Assignment: Where the string "Islander" occurs in a line of the data below, that line should be copied.
** Dataset excerpts follows **
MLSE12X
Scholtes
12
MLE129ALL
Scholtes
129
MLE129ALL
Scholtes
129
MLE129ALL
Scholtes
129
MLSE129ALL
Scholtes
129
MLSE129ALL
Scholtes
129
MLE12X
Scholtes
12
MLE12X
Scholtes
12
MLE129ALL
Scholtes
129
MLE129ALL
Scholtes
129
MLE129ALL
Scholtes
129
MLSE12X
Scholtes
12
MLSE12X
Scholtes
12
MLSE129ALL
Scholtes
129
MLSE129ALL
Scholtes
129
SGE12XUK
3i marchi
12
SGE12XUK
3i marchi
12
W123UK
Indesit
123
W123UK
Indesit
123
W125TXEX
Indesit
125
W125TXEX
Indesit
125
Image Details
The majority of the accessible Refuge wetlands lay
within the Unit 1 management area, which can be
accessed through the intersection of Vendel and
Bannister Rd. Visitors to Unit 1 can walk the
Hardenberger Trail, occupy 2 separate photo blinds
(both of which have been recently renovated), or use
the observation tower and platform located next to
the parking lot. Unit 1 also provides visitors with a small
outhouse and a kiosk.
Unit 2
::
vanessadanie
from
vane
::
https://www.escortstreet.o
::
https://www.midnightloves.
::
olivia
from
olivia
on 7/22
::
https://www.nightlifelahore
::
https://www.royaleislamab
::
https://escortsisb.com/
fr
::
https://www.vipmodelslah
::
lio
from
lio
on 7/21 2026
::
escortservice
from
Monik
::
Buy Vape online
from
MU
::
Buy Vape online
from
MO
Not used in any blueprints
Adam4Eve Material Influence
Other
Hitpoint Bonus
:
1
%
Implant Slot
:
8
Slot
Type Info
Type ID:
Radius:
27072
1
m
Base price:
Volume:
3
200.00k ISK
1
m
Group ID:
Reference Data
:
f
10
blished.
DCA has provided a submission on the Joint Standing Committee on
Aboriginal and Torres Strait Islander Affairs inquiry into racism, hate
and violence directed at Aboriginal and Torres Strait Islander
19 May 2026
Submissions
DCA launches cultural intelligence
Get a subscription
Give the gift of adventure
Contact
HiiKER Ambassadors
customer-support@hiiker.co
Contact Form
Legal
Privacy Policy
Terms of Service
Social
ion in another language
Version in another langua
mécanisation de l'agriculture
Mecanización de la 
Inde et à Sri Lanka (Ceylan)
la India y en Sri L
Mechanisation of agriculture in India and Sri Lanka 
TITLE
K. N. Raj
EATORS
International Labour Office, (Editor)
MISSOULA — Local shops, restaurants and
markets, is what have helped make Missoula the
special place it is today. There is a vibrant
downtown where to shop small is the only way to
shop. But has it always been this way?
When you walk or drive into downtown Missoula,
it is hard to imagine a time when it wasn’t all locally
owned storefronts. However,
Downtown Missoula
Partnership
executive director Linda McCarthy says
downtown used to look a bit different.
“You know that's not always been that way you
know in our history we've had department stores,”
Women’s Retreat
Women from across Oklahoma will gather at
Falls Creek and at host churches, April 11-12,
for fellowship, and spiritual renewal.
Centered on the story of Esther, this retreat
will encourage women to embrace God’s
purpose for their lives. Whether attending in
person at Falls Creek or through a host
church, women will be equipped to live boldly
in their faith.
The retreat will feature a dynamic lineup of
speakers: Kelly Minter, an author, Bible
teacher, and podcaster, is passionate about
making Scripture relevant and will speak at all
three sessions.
** End of Dataset excerpts **
Your solution:
Aboriginal and Torres Strait Islander Affairs inquiry into racism, hate
and violence directed at Aboriginal and Torres Strait Islander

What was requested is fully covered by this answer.